Materials provided —

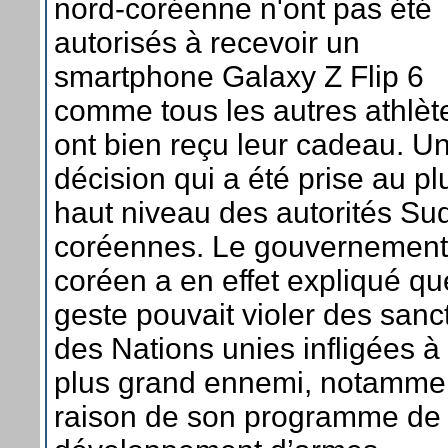
nord-coréenne n'ont pas été
autorisés à recevoir un
smartphone Galaxy Z Flip 6
comme tous les autres athlèt
ont bien reçu leur cadeau. U
décision qui a été prise au pl
haut niveau des autorités Su
coréennes. Le gouvernement
coréen a en effet expliqué qu
geste pouvait violer des sanc
des Nations unies infligées à 
plus grand ennemi, notamme
raison de son programme de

Instructions to follow — The data above needs to be retyped exactly, with the images left out.

Task solution —
nord-coréenne n'ont pas été
autorisés à recevoir un
smartphone Galaxy Z Flip 6
comme tous les autres athlèt
ont bien reçu leur cadeau. U
décision qui a été prise au pl
haut niveau des autorités Su
coréennes. Le gouvernement
coréen a en effet expliqué qu
geste pouvait violer des sanc
des Nations unies infligées à 
plus grand ennemi, notamme
raison de son programme de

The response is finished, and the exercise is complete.